The authors said that since the study did not follow its subjects over time, they couldn't determine whether most youths began smoking conventional cigarettes before moving to e-cigarettes, or vice versa.

Adult smoking rates have fallen to 18 percent from 43 percent in 1965. Even so, more than 3,200 young people a day under the age of 18 try their first cigarette, a recent government report found, and the use of e-cigarettes by young people doubled between 2011 and 2012.

E-cigarettes are battery-powered cartridges that look like cigarettes and contain a nicotine liquid that, when heated, creates an inhalable vapor.
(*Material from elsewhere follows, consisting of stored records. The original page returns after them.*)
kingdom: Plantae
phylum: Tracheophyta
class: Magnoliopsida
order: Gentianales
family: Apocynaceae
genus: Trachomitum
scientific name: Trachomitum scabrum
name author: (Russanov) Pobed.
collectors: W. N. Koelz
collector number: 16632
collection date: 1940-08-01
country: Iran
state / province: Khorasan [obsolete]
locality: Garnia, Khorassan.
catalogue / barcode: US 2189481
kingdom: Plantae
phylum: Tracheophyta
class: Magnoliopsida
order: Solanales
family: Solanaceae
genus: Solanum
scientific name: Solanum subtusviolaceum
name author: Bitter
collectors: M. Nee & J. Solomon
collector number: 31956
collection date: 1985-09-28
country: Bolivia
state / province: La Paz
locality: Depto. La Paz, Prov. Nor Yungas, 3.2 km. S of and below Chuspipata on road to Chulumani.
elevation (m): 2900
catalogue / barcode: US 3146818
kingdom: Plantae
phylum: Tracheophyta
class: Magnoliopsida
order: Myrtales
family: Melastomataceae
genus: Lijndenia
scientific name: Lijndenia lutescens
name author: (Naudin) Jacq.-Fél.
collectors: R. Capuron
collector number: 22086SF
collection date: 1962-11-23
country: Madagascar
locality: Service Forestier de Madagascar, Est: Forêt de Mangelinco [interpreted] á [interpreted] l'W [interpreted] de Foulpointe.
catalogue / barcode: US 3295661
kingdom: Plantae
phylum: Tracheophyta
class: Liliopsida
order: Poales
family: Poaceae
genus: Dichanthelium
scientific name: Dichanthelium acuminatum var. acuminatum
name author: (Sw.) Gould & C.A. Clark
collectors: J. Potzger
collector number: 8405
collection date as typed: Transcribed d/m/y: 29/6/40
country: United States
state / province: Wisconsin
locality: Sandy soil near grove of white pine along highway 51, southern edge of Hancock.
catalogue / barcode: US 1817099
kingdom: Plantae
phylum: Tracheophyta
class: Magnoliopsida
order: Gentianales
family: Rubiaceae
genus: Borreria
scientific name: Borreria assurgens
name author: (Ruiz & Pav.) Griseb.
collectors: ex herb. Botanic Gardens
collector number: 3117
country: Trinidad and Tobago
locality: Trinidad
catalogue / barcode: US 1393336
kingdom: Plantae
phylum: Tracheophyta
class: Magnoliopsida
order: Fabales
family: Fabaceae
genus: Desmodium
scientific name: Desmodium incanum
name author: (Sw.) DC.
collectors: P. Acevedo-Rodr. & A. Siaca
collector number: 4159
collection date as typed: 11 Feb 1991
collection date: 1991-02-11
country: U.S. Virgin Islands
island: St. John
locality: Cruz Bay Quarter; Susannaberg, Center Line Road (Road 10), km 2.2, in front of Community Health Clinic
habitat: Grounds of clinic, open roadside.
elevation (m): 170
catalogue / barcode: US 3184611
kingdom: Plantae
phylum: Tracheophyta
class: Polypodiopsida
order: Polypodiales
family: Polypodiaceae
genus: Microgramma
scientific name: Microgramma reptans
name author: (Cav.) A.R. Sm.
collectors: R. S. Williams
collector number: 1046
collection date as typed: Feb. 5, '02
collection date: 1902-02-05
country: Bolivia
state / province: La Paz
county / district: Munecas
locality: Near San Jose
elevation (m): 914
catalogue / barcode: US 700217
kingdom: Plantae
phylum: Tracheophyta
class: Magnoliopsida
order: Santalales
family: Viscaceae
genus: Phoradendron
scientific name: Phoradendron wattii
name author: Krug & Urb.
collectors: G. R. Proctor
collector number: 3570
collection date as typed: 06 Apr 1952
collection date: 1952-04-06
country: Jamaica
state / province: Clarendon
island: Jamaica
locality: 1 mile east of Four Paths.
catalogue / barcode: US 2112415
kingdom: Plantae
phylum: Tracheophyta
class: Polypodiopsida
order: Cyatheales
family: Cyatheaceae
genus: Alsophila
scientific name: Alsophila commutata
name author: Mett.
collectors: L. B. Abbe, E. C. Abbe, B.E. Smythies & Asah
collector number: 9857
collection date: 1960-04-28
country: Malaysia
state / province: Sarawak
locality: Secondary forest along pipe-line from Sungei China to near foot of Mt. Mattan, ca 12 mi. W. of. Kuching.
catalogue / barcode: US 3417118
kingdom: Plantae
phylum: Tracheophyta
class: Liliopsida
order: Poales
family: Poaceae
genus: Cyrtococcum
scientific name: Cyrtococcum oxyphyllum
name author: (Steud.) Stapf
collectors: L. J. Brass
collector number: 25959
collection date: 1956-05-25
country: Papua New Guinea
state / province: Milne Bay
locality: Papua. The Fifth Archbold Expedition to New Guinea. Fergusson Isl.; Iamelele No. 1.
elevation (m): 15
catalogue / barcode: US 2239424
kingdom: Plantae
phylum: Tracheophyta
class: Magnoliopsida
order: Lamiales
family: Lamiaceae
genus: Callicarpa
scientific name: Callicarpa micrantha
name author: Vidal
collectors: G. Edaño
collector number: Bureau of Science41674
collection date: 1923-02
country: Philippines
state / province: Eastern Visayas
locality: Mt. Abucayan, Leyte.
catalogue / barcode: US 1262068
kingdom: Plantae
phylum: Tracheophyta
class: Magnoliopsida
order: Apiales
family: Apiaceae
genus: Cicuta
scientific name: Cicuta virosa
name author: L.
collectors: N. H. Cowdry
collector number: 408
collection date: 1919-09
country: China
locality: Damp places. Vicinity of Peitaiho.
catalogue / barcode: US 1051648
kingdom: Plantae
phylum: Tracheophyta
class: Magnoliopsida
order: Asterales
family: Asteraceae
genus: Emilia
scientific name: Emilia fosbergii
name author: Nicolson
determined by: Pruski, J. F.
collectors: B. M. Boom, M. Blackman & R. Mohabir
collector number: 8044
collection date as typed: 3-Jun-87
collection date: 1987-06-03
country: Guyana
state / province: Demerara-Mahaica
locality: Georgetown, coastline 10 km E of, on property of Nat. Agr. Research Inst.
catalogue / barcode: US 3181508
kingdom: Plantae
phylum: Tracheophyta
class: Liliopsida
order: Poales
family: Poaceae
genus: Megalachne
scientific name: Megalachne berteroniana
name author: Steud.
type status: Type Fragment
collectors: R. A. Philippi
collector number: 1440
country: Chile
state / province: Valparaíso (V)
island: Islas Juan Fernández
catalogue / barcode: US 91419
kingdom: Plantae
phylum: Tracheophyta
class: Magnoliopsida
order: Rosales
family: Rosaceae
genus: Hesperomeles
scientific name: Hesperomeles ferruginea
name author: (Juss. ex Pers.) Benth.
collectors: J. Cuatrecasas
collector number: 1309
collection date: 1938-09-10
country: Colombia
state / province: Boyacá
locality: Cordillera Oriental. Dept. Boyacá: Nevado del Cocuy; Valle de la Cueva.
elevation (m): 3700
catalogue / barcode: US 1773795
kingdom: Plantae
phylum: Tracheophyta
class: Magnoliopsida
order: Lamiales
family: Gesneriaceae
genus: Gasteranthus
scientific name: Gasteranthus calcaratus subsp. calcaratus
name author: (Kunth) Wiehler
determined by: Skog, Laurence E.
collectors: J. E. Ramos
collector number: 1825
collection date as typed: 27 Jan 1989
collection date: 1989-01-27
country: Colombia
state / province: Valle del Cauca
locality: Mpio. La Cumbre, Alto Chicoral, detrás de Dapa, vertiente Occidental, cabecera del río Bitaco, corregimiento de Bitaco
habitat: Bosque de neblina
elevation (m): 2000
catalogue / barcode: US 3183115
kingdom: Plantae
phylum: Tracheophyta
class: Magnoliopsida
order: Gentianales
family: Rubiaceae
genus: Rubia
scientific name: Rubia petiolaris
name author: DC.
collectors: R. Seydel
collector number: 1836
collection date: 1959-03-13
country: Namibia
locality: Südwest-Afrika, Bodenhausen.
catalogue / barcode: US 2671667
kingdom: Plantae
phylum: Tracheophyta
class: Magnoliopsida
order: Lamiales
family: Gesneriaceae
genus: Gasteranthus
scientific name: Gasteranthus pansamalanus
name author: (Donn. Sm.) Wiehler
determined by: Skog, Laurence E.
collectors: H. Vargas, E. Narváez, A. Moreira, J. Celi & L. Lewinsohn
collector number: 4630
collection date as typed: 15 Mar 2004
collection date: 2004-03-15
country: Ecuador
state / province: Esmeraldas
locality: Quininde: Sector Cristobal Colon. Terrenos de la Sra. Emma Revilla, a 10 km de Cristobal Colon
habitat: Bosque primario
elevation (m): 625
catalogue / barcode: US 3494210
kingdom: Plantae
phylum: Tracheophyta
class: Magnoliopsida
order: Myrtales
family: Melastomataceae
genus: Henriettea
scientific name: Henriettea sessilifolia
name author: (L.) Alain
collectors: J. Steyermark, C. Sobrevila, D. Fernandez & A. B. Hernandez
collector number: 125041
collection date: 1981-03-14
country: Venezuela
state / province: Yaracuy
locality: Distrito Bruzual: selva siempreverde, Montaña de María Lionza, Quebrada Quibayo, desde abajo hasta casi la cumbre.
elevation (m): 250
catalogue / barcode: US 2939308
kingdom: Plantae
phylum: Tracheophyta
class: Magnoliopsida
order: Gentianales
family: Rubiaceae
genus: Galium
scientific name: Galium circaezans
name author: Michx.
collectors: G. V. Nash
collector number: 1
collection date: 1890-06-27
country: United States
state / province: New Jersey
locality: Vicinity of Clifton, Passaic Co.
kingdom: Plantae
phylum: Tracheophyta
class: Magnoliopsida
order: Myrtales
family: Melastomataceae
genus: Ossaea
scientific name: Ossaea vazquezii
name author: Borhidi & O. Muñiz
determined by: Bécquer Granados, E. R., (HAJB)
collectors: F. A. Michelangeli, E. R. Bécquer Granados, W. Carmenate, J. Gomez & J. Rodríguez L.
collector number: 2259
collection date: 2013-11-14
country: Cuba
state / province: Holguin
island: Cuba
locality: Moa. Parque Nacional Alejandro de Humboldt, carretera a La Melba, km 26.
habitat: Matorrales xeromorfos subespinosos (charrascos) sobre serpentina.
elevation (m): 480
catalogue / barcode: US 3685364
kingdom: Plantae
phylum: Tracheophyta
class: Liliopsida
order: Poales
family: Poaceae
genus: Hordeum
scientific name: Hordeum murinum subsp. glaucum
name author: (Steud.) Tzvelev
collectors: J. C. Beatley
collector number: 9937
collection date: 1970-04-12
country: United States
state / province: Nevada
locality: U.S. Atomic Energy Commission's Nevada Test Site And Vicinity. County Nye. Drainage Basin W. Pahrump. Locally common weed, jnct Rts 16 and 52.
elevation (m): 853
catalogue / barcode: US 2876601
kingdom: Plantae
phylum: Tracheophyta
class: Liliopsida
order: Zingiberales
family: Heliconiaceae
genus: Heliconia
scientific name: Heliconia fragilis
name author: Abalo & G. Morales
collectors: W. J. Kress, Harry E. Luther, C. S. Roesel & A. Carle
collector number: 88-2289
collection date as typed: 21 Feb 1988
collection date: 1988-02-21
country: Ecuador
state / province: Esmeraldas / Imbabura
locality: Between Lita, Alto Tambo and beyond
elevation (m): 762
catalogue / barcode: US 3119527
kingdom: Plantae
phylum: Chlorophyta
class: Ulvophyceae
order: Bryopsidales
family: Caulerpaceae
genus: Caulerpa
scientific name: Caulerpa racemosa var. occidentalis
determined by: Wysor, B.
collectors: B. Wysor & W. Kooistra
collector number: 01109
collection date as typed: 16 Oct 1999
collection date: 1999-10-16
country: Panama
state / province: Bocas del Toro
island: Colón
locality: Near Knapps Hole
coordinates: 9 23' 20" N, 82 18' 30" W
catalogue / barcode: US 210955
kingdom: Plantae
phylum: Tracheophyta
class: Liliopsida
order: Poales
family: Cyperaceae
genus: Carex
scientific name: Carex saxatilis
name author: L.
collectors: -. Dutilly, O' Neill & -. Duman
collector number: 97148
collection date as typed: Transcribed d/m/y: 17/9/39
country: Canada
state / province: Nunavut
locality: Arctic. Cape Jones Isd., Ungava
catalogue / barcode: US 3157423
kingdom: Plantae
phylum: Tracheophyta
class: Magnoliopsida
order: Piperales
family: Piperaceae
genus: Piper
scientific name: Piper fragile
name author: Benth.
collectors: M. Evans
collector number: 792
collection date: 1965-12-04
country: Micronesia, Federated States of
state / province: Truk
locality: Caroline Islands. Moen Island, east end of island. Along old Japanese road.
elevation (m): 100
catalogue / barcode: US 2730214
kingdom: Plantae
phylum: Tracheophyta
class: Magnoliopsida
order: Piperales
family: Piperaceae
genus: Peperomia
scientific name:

This vapor, advocates say, is less dangerous than traditional cigarette smoke since it does not contain lung-damaging tar.

Nicotine itself is considered relatively benign compared with cigarettes, but data on the long-term safety of e-cigarettes, which contain a variety of chemicals, is limited.

That uncertainty has led a number of cities, including New York, Chicago, Boston and, most recently, Los Angeles, to restrict the use of e-cigarettes in restaurants, bars, nightclubs and other public spaces.